### Task directions
Please quote every line of text in the material below verbatim, leaving the pictures out of your answer.

=== Source data ===

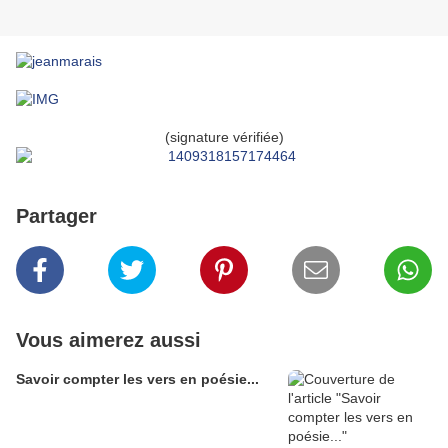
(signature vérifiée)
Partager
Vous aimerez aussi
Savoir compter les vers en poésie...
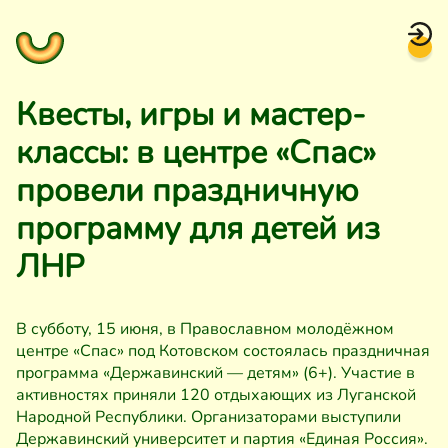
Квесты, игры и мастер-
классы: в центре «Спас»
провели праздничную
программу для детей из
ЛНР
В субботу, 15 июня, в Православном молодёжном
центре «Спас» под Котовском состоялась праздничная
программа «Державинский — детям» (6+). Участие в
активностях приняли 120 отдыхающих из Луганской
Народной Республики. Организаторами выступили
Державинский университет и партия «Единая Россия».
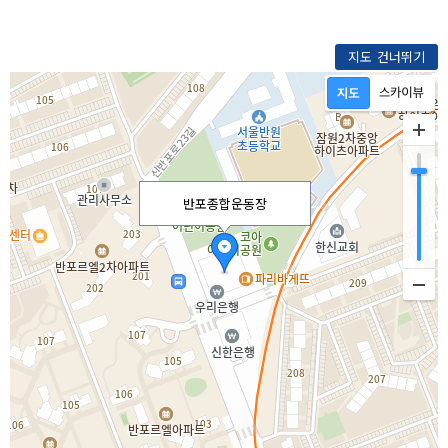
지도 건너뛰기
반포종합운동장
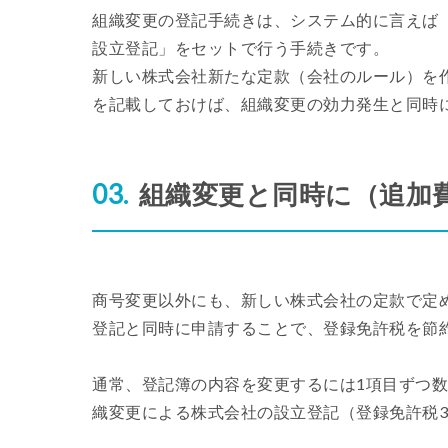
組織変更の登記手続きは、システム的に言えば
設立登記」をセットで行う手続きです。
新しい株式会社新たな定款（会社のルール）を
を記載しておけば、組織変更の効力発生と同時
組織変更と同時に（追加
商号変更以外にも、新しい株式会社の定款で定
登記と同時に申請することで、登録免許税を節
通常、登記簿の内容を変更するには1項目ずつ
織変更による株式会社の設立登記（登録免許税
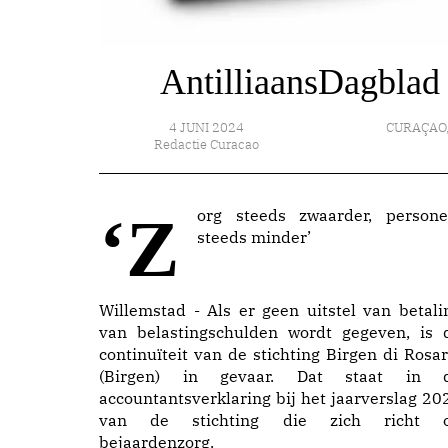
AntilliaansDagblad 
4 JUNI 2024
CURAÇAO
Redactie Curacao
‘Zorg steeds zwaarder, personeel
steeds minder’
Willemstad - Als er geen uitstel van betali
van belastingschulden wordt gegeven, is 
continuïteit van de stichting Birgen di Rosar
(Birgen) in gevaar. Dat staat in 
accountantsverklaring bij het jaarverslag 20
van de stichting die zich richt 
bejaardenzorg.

===

### Exercise result
(signature vérifiée)
Partager
Vous aimerez aussi
Savoir compter les vers en poésie...
Квесты, игры и мастер-
классы: в центре «Спас»
провели праздничную
программу для детей из
ЛНР
В субботу, 15 июня, в Православном молодёжном
центре «Спас» под Котовском состоялась праздничная
программа «Державинский — детям» (6+). Участие в
активностях приняли 120 отдыхающих из Луганской
Народной Республики. Организаторами выступили
Державинский университет и партия «Единая Россия».
지도 건너뛰기
반포종합운동장
組織変更の登記手続きは、システム的に言えば
設立登記」をセットで行う手続きです。
新しい株式会社新たな定款（会社のルール）を
を記載しておけば、組織変更の効力発生と同時
組織変更と同時に（追加
商号変更以外にも、新しい株式会社の定款で定
登記と同時に申請することで、登録免許税を節
通常、登記簿の内容を変更するには1項目ずつ
織変更による株式会社の設立登記（登録免許税
AntilliaansDagblad 
4 JUNI 2024
CURAÇAO
Redactie Curacao
‘Zorg steeds zwaarder, personeel
steeds minder’
Willemstad - Als er geen uitstel van betali
van belastingschulden wordt gegeven, is 
continuïteit van de stichting Birgen di Rosar
(Birgen) in gevaar. Dat staat in 
accountantsverklaring bij het jaarverslag 20
van de stichting die zich richt 
bejaardenzorg.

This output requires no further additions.